The progress of new information technology and knowledge discovery allowing large scale pervasive surveillance over massive data sets had raised the need to such techniques permitting this technology to get more advanced without compromising privacy of users. Nowadays, privacy has been one of the most enduring issues associated with Big Data rising and digital electronic information spreading. There is a growing concern over information privacy. The world of privacy does not rely only on avoiding observation or hiding personal matters and relationships, but it is more than that, it means the ability of sharing information selectively and not publicly. Every day, oceans of data are being collected over the planet using wireless sensors, and intelligent devices. These data are partly sensitive, some of the data are more sensitive than others. Other parts of the data can be considered as sensitive in some cases while not in other cases. People and researchers may have confused between anonymity and privacy. They may seem the same in context, but in reality they are quite different. One’s shopping habits are private information but not anonym while authorship of a political tract are anonym data but not private. However, privacy preserving domain is not limited only on sharing information without revealing sensitive knowledge about it, but even more, it expands to the protection of users’ rights, the ability to make intimate personal decisions without government interference is considered to be a privacy right, as is protection from discrimination on the basis of certain personal characteristics. This chapter offers a general overview about privacy preserving concepts and techniques focusing on ones used often in Big Data. The remainder of this chapter is addressed to the presentation and discussion of privacy in context, the debates of cybersecurity and privacy, and the presentation of general introduction of different techniques used to maintain privacy of users.

Context of Privacy

In the light of the advancement of Big Data, information technology had become a general threat to privacy. Privacy concerns had raised in the last few years opening new doors and challenges to scientific especially with the developing of such complex and advanced techniques of data mining. The promise of Big Data Analytics is, at first time, to offer information that can be used for good purposes for both individuals and societies. In fact, taking a closer look, we can realise that data mining had been developed in order to allow moving from information about individuals to generalizations that apply to broad classes. That means that data mining in practice should not pose any privacy risk. The real problem resides in the infrastructure used to support it. The more the data is complete and accurate the better are the results. Having complete, comprehensive and accurate data is what causes the raising of privacy issues. In other words, privacy issues rely on the misuse of existed data and not analytical algorithms. This section is addressed to the discussion of the context and outlines of the word “privacy”.

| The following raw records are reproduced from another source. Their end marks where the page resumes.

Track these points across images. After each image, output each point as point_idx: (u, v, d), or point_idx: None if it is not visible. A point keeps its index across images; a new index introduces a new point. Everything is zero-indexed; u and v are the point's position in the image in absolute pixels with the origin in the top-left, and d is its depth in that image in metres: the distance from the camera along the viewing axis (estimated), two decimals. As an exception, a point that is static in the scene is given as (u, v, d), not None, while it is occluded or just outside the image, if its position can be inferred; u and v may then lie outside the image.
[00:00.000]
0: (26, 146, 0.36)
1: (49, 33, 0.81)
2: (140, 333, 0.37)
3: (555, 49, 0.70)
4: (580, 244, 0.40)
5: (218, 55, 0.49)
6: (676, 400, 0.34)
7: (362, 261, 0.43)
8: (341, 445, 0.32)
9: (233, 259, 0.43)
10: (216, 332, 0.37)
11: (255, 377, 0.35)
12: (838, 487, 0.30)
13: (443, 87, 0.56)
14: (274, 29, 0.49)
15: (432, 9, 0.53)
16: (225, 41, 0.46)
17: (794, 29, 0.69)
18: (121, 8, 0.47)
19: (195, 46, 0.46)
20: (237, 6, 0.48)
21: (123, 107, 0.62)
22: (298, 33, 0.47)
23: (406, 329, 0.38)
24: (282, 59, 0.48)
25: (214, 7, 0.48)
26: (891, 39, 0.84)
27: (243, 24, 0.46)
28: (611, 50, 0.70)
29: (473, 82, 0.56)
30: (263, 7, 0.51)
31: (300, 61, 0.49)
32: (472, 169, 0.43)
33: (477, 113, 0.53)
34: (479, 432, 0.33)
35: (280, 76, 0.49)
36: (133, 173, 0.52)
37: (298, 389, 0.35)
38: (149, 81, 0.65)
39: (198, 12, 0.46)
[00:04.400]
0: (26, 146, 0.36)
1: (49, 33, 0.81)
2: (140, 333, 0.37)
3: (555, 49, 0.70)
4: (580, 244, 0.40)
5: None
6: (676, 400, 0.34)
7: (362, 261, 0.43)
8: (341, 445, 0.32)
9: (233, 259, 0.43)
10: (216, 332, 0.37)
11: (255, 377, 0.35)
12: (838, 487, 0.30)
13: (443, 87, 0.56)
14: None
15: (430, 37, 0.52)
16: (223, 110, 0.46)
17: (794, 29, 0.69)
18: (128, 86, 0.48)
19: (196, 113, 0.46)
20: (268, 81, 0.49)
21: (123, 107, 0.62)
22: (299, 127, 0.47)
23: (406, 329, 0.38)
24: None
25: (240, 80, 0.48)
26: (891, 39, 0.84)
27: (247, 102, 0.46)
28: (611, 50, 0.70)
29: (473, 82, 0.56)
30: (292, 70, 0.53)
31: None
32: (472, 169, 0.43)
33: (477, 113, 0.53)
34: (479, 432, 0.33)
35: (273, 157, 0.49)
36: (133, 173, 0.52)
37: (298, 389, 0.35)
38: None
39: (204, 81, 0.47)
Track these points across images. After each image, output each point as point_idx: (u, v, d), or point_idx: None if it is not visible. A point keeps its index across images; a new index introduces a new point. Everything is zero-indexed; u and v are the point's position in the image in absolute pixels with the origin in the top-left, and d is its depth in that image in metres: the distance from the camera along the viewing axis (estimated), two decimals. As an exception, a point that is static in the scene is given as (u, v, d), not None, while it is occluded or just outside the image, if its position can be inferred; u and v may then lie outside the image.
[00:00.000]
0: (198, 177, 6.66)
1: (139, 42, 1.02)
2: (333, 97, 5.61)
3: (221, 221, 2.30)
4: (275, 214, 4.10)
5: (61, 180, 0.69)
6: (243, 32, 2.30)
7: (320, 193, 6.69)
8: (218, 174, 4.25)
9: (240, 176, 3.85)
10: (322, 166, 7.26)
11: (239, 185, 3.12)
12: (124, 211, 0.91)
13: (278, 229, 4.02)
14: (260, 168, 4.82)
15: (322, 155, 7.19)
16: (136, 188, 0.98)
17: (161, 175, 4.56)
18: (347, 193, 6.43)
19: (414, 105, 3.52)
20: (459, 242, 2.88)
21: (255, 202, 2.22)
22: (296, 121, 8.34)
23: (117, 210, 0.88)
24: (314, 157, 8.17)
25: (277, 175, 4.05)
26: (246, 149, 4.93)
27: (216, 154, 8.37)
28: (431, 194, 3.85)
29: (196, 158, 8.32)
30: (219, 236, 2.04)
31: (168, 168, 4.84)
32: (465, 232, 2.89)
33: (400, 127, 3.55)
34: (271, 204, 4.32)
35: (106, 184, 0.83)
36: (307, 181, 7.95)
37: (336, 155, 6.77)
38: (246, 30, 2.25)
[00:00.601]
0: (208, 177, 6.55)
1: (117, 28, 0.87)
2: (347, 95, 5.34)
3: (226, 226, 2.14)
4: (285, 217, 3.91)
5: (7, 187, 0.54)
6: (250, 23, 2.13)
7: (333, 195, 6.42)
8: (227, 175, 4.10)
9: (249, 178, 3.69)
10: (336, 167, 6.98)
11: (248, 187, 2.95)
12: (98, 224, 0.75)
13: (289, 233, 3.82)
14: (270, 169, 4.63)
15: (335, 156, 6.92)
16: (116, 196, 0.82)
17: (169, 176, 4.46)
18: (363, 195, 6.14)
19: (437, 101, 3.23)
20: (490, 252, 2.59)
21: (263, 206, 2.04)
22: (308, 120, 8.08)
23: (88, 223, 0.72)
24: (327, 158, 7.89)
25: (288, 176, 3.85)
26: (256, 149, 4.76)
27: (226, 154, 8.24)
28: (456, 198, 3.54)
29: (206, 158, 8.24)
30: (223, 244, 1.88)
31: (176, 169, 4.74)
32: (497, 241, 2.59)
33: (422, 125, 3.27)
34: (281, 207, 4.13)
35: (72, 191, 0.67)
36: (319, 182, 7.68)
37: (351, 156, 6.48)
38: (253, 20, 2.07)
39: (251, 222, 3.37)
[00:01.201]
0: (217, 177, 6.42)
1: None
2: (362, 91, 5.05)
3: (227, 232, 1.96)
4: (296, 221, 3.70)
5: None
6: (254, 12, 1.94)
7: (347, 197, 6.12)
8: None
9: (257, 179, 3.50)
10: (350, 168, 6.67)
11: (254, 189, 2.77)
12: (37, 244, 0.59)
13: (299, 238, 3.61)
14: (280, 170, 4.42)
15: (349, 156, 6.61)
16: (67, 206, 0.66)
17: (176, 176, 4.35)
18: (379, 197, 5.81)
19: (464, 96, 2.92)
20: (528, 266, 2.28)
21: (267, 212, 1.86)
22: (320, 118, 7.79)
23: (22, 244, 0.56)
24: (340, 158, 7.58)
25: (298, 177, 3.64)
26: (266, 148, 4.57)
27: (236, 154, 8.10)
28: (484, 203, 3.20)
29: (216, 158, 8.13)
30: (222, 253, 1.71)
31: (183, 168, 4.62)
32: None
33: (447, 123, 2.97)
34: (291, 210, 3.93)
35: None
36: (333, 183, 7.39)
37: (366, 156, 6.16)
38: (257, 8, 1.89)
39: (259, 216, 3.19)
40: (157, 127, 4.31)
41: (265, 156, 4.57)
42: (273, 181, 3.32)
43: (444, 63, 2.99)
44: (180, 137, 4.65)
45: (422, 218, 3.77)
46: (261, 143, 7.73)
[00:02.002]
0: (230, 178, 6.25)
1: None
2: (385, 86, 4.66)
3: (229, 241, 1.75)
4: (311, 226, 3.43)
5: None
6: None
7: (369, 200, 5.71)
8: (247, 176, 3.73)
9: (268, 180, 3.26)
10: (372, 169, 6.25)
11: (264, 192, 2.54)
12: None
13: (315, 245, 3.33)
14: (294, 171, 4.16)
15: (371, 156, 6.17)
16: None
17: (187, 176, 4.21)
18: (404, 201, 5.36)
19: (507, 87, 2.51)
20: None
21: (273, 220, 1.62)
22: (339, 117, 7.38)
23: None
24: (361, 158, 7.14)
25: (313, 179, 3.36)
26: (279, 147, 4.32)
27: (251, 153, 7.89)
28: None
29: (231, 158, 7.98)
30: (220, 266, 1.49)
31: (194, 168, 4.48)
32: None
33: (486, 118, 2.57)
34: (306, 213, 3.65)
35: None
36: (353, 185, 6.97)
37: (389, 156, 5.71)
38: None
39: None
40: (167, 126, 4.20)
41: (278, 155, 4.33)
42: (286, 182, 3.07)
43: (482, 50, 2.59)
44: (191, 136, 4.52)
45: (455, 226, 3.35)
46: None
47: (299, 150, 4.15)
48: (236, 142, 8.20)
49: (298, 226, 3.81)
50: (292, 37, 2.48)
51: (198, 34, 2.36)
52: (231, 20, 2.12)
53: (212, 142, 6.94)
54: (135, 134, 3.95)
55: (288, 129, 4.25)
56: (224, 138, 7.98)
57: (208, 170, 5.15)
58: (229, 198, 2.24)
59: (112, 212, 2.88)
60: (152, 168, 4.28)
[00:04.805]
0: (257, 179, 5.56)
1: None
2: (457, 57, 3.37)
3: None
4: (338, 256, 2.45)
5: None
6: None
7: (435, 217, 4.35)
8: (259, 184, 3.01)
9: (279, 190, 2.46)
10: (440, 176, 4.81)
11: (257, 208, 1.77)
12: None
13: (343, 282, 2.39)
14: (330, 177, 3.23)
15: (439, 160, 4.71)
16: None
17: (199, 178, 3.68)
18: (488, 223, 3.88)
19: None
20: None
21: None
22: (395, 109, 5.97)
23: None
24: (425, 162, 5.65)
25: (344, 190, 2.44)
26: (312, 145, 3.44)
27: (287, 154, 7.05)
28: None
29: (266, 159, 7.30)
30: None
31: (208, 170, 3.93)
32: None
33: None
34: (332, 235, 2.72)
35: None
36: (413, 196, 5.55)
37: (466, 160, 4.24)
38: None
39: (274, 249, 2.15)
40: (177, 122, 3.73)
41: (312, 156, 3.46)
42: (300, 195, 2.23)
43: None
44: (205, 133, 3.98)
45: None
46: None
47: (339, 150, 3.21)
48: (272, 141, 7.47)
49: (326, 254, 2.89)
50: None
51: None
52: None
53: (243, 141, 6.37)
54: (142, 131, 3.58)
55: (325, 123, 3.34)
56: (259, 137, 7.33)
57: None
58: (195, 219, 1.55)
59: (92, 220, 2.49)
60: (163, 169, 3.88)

A standard definition of privacy in dictionaries is often “freedom from unauthorized intrusion”. However, according to the most of privacy laws, it is a concept that is only applied to “individually identifiable data”. Regarding to these two definitions, we can define privacy in two extremities. One is that good data is the one gives us an accurate and complete knowledge without revealing any identifiable information about individuals. Meanwhile, in the other extreme, any improvement in our knowledge about individuals could be considered as an intrusion. Even though, data sets represent general information about group of individuals so there is no escape from the fact that analysing it can improve our knowledge about specific persons which requires to measure both knowledge gained and ability of relating these last to specific individuals.